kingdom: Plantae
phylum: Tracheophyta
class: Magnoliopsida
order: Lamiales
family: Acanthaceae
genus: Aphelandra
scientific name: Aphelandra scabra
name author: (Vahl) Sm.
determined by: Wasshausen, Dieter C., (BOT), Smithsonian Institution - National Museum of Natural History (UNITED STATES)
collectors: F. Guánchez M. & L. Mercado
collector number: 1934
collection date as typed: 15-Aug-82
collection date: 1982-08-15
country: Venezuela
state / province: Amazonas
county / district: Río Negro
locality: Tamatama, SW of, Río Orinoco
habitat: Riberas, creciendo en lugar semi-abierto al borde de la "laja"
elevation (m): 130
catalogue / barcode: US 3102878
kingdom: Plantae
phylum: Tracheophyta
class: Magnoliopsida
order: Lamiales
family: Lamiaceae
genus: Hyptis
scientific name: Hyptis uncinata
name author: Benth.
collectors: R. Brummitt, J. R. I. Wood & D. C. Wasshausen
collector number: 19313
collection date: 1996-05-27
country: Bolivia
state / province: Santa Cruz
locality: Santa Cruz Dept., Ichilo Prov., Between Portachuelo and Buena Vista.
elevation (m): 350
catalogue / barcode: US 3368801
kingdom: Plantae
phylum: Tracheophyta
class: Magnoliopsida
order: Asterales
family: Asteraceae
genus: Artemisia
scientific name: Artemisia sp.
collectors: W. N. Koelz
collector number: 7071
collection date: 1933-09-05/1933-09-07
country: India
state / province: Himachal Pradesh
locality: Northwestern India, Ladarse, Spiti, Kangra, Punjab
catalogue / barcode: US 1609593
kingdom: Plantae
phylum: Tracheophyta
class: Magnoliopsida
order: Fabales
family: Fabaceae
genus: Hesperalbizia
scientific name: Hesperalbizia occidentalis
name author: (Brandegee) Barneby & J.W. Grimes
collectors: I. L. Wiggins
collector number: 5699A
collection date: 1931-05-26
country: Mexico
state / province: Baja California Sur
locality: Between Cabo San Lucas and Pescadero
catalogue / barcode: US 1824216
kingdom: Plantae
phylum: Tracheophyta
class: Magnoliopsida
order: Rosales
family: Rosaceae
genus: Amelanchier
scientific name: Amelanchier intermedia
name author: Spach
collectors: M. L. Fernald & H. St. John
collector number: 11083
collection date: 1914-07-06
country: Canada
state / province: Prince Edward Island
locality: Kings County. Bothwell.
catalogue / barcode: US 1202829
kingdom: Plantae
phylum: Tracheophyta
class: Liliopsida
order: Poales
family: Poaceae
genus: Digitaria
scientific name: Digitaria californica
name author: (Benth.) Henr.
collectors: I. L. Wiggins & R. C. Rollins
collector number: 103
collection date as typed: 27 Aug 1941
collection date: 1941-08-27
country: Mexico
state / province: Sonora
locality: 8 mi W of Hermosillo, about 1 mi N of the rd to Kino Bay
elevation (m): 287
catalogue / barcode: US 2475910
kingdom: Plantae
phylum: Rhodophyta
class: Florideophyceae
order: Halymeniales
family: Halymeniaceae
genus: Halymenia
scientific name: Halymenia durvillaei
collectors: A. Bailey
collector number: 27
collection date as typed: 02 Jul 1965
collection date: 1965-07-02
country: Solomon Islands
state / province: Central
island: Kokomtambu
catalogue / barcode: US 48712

§

- What you are asked to do
Repeat the lines from the one containing "collection date as typed: 02 Jul 1965" through the end of the records, both included.

- Worked answer
collection date as typed: 02 Jul 1965
collection date: 1965-07-02
country: Solomon Islands
state / province: Central
island: Kokomtambu
catalogue / barcode: US 48712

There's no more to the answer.